(PROVIDED DATA):
• • • • •
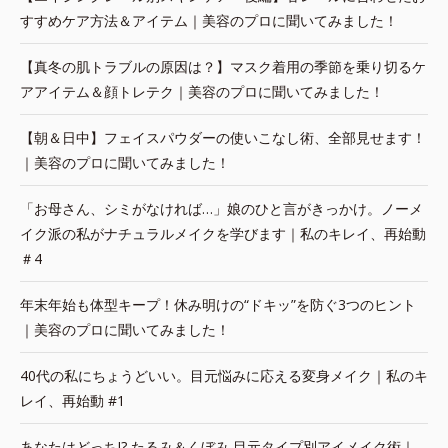
すすめケア方法＆アイテム｜美容のプロに聞いてみました！
【真冬の肌トラブルの原因は？】マスク着用の季節を乗り切るケ
アアイテム＆顔トレテク｜美容のプロに聞いてみました！
【朝＆日中】フェイスパウダーの使いこなし術、全部見せます！
｜美容のプロに聞いてみました！
「お母さん、シミがなければ…」娘のひと言がきっかけ。ノーメ
イク派の私がナチュラルメイクを学びます｜私のキレイ、再始動
＃4
年末年始も体型キープ！休み明けの“ドキッ”を防ぐ3つのヒント
｜美容のプロに聞いてみました！
40代の私にちょうどいい。目元悩みに応える変身メイク｜私のキ
レイ、再始動 #1
あなたはどっち!? たるみ＆くぼみ 目元タイプ別アイメイク術｜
• • • • •
(WHAT YOU NEED TO DO): If a line in the material contains the word "美容のプロに聞いてみました", copy that line.

(ANSWER BELOW):
すすめケア方法＆アイテム｜美容のプロに聞いてみました！
アアイテム＆顔トレテク｜美容のプロに聞いてみました！
｜美容のプロに聞いてみました！
｜美容のプロに聞いてみました！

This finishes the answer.